Glaubt man dem Institut für angewandte Verkehrs- und Tourismusforschung in Heilbronn, gibt es in Deutschland im Jahre 2010 ein Einsatzpotential für über 7 Millionen Elektroautos. Die Albiezsche Philosophie ist bescheidener und meint, der Einstieg geht über die Nische. Das Elektroauto ist zwar vom Produkt der typische Zweitwagen, aber vom Preis her noch zu teuer Es setzt auf Unternehmer, Apotheker, Ärzte, für die 30 000 DM nicht viel Geld sind.
Ab 1996 könnte es für gut Betuchte der Zweitwagen werden, wenn der Preis zwischen 20 000 und 25 000 DM liegt. Größere Stückzahlen (jährlich
mindestens 15 000), intelligentere Fertigung wären die Voraussetzungen dafür Telekom hat bereits Autos bestellt, eine große Marktkette und ein Lebensmittelhersteller auch. Solange der Hotzenblitz nicht in Großserie gebaut wird, kaufen ihn auch viele als Werbeträger
Albiez kennt den Vorwurf, das Elektroauto hängt ja auch nur an der Steckdose, die Emissionen werden nur an das Kraftwerk verlagert.

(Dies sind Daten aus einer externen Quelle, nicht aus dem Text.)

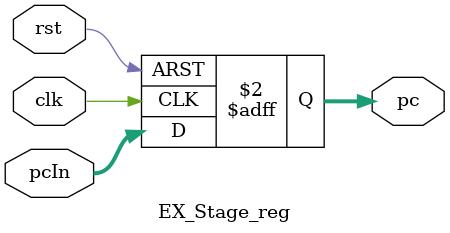
<source format=v>
module EX_Stage_reg(input clk,rst,input [31:0] pcIn,output reg [31:0] pc);
    
    always@(posedge clk, posedge rst)begin
        if(rst)
            pc<=32'h0;
        else
            pc<=pcIn;
    end

endmodule
</source>
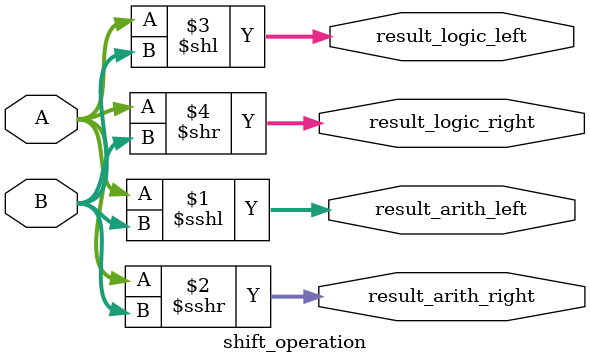
<source format=v>
`timescale 1ns / 1ps


module shift_operation(
    input signed [7:0] A,       // Input signed 8-bit number A
    input [7:0] B,             // Input unsigned 3-bit shift amount B (max shift: 7 bits)
    output [7:0] result_arith_left,  // Result of arithmetic left shift (A <<< B)
    output [7:0] result_arith_right, // Result of arithmetic right shift (A >>> B)
    output [7:0] result_logic_left,  // Result of logical left shift (A << B)
    output [7:0] result_logic_right  // Result of logical right shift (A >> B)
);
    assign result_arith_left  = A <<< B;  // Arithmetic left shift by B bits
    assign result_arith_right = A >>> B;  // Arithmetic right shift by B bits
    assign result_logic_left  = A << B;   // Logical left shift by B bits
    assign result_logic_right = A >> B;   // Logical right shift by B bits
endmodule


</source>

Deshalb bietet er mit dem Auto auch Anteilscheine an regenerativer Energie an, die in Wind-, Wasser- und Sonnenkraftwerke und nachwachsende Rohstoffe investiert werden.
Große Autohersteller lassen ihre Pläne für Elektroautos
vielfach in der Schublade. „Die können nicht unter Stückzahlen von 100 000 denken“, sagt Albiez. „Für solche Stückzahlen ist der Markt noch nicht da. Die großen Automobilhersteller haben auch ganz andere Entwicklungskosten. Die stekken doch das Zwanzigfache von dem rein, was wir reinstecken konnten.“ Seine Entwicklungskosten will Albiez erst nennen, wenn die Großserie kommt. Dann würden viele staunen, wie gering die seien.
Wie war das möglich? „Weil wir in Suhl sind. Die Leute sichern sich mit Engagement Arbeitsplätze.“ Bevor sie in die Großserie einsteigen, werden sie das Auto auf Recycling untersuchen, das Material danach ausrichten. Hätte Albiez Entwicklung und Produktion im Westen genauso umsetzen können? „Nein. Die politischen Rahmenbedingungen, an erster Stelle die Fördermittel und die personellen, sind anders. Im Westen wäre das Auto von vornherein totgemacht worden. Als Kleiner unter den Großen wären wir da untergegangen. Weil hier alles im Umbruch und auf Erneuerung bedacht ist, ist die Chance größer gewesen.“
In Deutschland zwingen keine Gesetze zur Produktion schadstoffarmer Autos, deshalb muß man die Marktchancen des Hotzenblitz eher verhalten sehen. Solange Benziner zu viel Kraftstoff verbrauchen, sind Elektroautos aber eine Alternative in der Stadt und auf dem Weg zur Arbeit. Für die, die es sich leisten können, versteht sich. Albiez will gemeinsam mit der thüringischen Stadt Leutenberg ein Fremdenverkehrskonzept umsetzen, in dem Elektroautos eingesetzt werden.